## To-do item
All entries must be transcribed exactly, down to the last character.

========

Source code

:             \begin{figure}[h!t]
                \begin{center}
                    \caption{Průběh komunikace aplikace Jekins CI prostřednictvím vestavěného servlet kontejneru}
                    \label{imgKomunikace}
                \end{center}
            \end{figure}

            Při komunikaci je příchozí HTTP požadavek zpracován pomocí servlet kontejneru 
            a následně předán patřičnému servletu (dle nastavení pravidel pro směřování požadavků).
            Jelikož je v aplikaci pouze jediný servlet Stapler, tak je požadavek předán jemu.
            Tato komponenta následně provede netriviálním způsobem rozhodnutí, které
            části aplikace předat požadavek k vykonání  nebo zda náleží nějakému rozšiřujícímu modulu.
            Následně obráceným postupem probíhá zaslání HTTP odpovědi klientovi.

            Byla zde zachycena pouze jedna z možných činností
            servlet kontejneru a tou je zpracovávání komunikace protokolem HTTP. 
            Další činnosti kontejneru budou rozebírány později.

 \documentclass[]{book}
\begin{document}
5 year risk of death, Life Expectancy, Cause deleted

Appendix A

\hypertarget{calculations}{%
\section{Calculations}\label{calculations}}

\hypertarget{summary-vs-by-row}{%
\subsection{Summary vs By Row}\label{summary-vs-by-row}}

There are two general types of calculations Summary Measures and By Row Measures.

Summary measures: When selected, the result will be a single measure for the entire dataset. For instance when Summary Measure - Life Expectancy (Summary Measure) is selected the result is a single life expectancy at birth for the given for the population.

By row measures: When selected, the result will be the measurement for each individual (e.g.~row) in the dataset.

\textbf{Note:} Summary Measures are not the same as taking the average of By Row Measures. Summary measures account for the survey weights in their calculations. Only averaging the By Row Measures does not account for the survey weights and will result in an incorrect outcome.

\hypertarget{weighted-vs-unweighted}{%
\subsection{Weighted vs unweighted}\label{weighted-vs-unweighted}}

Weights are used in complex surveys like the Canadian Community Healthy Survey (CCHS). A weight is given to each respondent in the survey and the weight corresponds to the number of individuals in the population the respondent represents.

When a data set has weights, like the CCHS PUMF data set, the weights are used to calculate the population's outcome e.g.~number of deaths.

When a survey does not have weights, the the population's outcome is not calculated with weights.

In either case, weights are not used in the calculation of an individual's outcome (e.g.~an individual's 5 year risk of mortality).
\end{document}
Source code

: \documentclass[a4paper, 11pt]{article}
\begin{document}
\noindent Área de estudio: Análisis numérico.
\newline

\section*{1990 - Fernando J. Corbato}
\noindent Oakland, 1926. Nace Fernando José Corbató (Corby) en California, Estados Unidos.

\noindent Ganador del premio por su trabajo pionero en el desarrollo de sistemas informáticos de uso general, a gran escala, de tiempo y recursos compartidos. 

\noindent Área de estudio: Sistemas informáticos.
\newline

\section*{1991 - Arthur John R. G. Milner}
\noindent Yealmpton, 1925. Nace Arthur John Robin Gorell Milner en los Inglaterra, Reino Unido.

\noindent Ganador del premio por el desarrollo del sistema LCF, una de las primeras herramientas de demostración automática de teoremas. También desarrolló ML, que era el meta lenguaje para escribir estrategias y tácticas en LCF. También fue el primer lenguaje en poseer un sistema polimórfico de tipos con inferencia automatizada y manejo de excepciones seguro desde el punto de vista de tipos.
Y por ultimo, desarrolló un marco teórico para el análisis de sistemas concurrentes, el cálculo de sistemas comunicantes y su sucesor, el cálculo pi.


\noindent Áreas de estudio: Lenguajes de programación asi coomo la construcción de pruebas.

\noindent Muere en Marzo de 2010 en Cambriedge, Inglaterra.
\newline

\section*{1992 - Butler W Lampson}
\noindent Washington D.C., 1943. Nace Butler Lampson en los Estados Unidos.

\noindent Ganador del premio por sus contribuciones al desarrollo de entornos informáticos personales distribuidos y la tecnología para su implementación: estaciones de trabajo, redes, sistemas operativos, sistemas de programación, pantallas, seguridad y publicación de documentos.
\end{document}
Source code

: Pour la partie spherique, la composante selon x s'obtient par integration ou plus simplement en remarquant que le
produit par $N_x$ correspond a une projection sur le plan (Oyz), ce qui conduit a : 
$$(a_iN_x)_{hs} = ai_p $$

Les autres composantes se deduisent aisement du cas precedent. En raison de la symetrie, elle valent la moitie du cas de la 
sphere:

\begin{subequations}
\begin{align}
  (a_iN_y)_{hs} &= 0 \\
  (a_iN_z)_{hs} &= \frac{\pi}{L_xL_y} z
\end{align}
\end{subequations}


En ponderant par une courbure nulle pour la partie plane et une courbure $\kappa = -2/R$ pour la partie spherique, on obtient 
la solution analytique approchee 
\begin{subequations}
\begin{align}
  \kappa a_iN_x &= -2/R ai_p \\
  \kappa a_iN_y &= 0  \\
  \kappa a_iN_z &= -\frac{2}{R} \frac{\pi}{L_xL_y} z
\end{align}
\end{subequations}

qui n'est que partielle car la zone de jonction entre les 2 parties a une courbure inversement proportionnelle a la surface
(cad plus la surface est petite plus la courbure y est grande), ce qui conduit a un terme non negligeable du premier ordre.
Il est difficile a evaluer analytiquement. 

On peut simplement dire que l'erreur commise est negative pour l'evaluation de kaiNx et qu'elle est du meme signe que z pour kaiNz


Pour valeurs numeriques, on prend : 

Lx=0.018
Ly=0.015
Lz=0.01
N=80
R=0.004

========

## Solution below
Source code

:             \begin{figure}[h!t]
                \begin{center}
                    \caption{Průběh komunikace aplikace Jekins CI prostřednictvím vestavěného servlet kontejneru}
                    \label{imgKomunikace}
                \end{center}
            \end{figure}

            Při komunikaci je příchozí HTTP požadavek zpracován pomocí servlet kontejneru 
            a následně předán patřičnému servletu (dle nastavení pravidel pro směřování požadavků).
            Jelikož je v aplikaci pouze jediný servlet Stapler, tak je požadavek předán jemu.
            Tato komponenta následně provede netriviálním způsobem rozhodnutí, které
            části aplikace předat požadavek k vykonání  nebo zda náleží nějakému rozšiřujícímu modulu.
            Následně obráceným postupem probíhá zaslání HTTP odpovědi klientovi.

            Byla zde zachycena pouze jedna z možných činností
            servlet kontejneru a tou je zpracovávání komunikace protokolem HTTP. 
            Další činnosti kontejneru budou rozebírány později.

 \documentclass[]{book}
\begin{document}
5 year risk of death, Life Expectancy, Cause deleted

Appendix A

\hypertarget{calculations}{%
\section{Calculations}\label{calculations}}

\hypertarget{summary-vs-by-row}{%
\subsection{Summary vs By Row}\label{summary-vs-by-row}}

There are two general types of calculations Summary Measures and By Row Measures.

Summary measures: When selected, the result will be a single measure for the entire dataset. For instance when Summary Measure - Life Expectancy (Summary Measure) is selected the result is a single life expectancy at birth for the given for the population.

By row measures: When selected, the result will be the measurement for each individual (e.g.~row) in the dataset.

\textbf{Note:} Summary Measures are not the same as taking the average of By Row Measures. Summary measures account for the survey weights in their calculations. Only averaging the By Row Measures does not account for the survey weights and will result in an incorrect outcome.

\hypertarget{weighted-vs-unweighted}{%
\subsection{Weighted vs unweighted}\label{weighted-vs-unweighted}}

Weights are used in complex surveys like the Canadian Community Healthy Survey (CCHS). A weight is given to each respondent in the survey and the weight corresponds to the number of individuals in the population the respondent represents.

When a data set has weights, like the CCHS PUMF data set, the weights are used to calculate the population's outcome e.g.~number of deaths.

When a survey does not have weights, the the population's outcome is not calculated with weights.

In either case, weights are not used in the calculation of an individual's outcome (e.g.~an individual's 5 year risk of mortality).
\end{document}
Source code

: \documentclass[a4paper, 11pt]{article}
\begin{document}
\noindent Área de estudio: Análisis numérico.
\newline

\section*{1990 - Fernando J. Corbato}
\noindent Oakland, 1926. Nace Fernando José Corbató (Corby) en California, Estados Unidos.

\noindent Ganador del premio por su trabajo pionero en el desarrollo de sistemas informáticos de uso general, a gran escala, de tiempo y recursos compartidos. 

\noindent Área de estudio: Sistemas informáticos.
\newline

\section*{1991 - Arthur John R. G. Milner}
\noindent Yealmpton, 1925. Nace Arthur John Robin Gorell Milner en los Inglaterra, Reino Unido.

\noindent Ganador del premio por el desarrollo del sistema LCF, una de las primeras herramientas de demostración automática de teoremas. También desarrolló ML, que era el meta lenguaje para escribir estrategias y tácticas en LCF. También fue el primer lenguaje en poseer un sistema polimórfico de tipos con inferencia automatizada y manejo de excepciones seguro desde el punto de vista de tipos.
Y por ultimo, desarrolló un marco teórico para el análisis de sistemas concurrentes, el cálculo de sistemas comunicantes y su sucesor, el cálculo pi.


\noindent Áreas de estudio: Lenguajes de programación asi coomo la construcción de pruebas.

\noindent Muere en Marzo de 2010 en Cambriedge, Inglaterra.
\newline

\section*{1992 - Butler W Lampson}
\noindent Washington D.C., 1943. Nace Butler Lampson en los Estados Unidos.

\noindent Ganador del premio por sus contribuciones al desarrollo de entornos informáticos personales distribuidos y la tecnología para su implementación: estaciones de trabajo, redes, sistemas operativos, sistemas de programación, pantallas, seguridad y publicación de documentos.
\end{document}
Source code

: Pour la partie spherique, la composante selon x s'obtient par integration ou plus simplement en remarquant que le
produit par $N_x$ correspond a une projection sur le plan (Oyz), ce qui conduit a : 
$$(a_iN_x)_{hs} = ai_p $$

Les autres composantes se deduisent aisement du cas precedent. En raison de la symetrie, elle valent la moitie du cas de la 
sphere:

\begin{subequations}
\begin{align}
  (a_iN_y)_{hs} &= 0 \\
  (a_iN_z)_{hs} &= \frac{\pi}{L_xL_y} z
\end{align}
\end{subequations}


En ponderant par une courbure nulle pour la partie plane et une courbure $\kappa = -2/R$ pour la partie spherique, on obtient 
la solution analytique approchee 
\begin{subequations}
\begin{align}
  \kappa a_iN_x &= -2/R ai_p \\
  \kappa a_iN_y &= 0  \\
  \kappa a_iN_z &= -\frac{2}{R} \frac{\pi}{L_xL_y} z
\end{align}
\end{subequations}

qui n'est que partielle car la zone de jonction entre les 2 parties a une courbure inversement proportionnelle a la surface
(cad plus la surface est petite plus la courbure y est grande), ce qui conduit a un terme non negligeable du premier ordre.
Il est difficile a evaluer analytiquement. 

On peut simplement dire que l'erreur commise est negative pour l'evaluation de kaiNx et qu'elle est du meme signe que z pour kaiNz


Pour valeurs numeriques, on prend : 

Lx=0.018
Ly=0.015
Lz=0.01
N=80
R=0.004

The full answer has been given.